To do:
1. According to the airbag patent claims, which tubular chambers may have the larger diameters, the inner ones or the outer ones?
2. Continue the airbag patent claims after claim 7.
BEGIN Text
1. An airbag, comprising a one-piece woven airbag, which is configured to be set from an uninflated state to an inflated state by an inflation operation to protect an occupant of a vehicle, wherein the airbag has at least two fabric layers, comprising two fabric layers in certain regions and/or three fabric layers in certain regions, which are connected to one another in such a way that a plurality of airbag chambers are formed, wherein the airbag chambers in the inflated state are each formed as tubular chambers which extend and/or are arranged transversely and/or obliquely and/or parallel to a depth direction of the airbag in the inflated state in such a way that the outer shape of the airbag assumes the shape of a tube, comprising a tube with an oval or elliptical cross-section or a hollow cylinder with a circular or ring-shaped cross-section.

2. The airbag according to claim 1, wherein the plurality of airbag chambers formed as tubular chambers are arranged offset in the circumferential direction in the inflated state, so that the arrangement of the plurality of airbag chambers forms a tubular cover or a hollow cylinder wall and/or the outer shape of the airbag assumes the shape of a tube or a hollow cylinder.

3. The airbag according to claim 1, wherein the plurality of airbag chambers formed as tubular chambers extend in the inflated state in the axial direction of the airbag formed in the shape of the tube or hollow cylinder and are radially offset with respect to one another in such a way that a group of inner airbag chambers arranged next to one another in the circumferential direction and a group of outer airbag chambers arranged next to one another in the circumferential direction are formed.

4. The airbag according to claim 3, wherein the tubular inner airbag chambers and the tubular outer airbag chambers have different diameters and/or the tubular inner airbag chambers have larger diameters than the tubular outer airbag chambers and/or have the same or different filling volumes.

5. The airbag according to claim 1, wherein the at least two, fabric layers for forming the airbag in the form of the tube or hollow cylinder are connected to one another in such a way that the fabric layers form a tubular cover or a hollow cylinder wall in the inflated state of the airbag (10), in the axial direction of which the airbag chambers extend, and two side end portions of the fabric layers running in the axial direction are joined together.

6. The airbag according to claim 5, wherein the at least two fabric layers in the side end portions are joined or woven into one layer, so that the side end portions form single-layer seam portions which are joined together by sewing.

7. The airbag according to claim 1, wherein the airbag comprises three fabric layers at least in certain regions, namely a first fabric layer, a second fabric layer and a third fabric layer, wherein the second fabric layer is arranged between the first fabric layer and the third fabric layer, wherein the three fabric layers are woven together in such a way that outer airbag chambers extending in the axial direction and arranged offset in the circumferential direction are formed between the first fabric layer and the second fabric layer and inner airbag chambers extending in the axial direction and arranged offset in the circumferential direction are formed between the second fabric layer and the third fabric layer, wherein the outer and inner airbag chambers during their respective inflation operations cause a curvature outwards in portions to form the tube or the hollow cylinder.
END Text
BEGIN Information shown
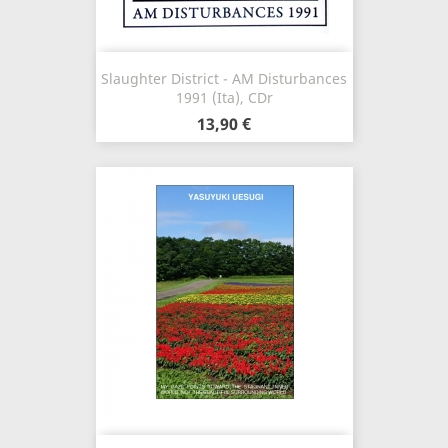
Slaughter District - AM Disturbances
1991 (Ita), CDr
13,90 €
END Information shown
Answers for the exercise:
1. The inner airbag chambers.

2.
8. The airbag according to claim 1, wherein the airbag is formed as an OPW airbag with warp threads and weft threads woven into the woven fabric layers, wherein the warp threads and weft threads are woven together in such a way that the airbag has a first partial region (ETB) and a second partial region (ZTB) as well as an airbag chamber-forming region (LKB), wherein the first partial region (ETB) is arranged between the airbag chamber-forming region (LKB) and the second partial region (ZTB), wherein the warp threads and weft threads in the second partial region (ZTB) are woven together in such a way that the second partial region (ZTB) has at least one generator mouth for receiving a gas generator for filling the airbag or a connection for connecting a generator and is formed in two layers, wherein the warp threads and weft threads in the airbag chamber-forming region (LKB) are woven together in such a way that the airbag chamber-forming region (LKB) comprises the plurality of airbag chambers and is formed in three layers, and wherein the warp threads and weft threads of the second fabric layer emerge from the second fabric layer in the first partial region (ETB) and float completely between the first fabric layer and the third fabric layer and are incorporated into the first fabric layer and/or into the third fabric layer in the second partial region.

9. The airbag according to claim 1, wherein an end face end portion or each of two end face end portions of the airbag configured in the form of the tube or hollow cylinder is connected or closed with a flat clamping element which spans an end face of the hollow cylinder during the inflation operation of the airbag.

Description

[0045] Preferred embodiments of the invention are explained below by way of example with reference to the figures.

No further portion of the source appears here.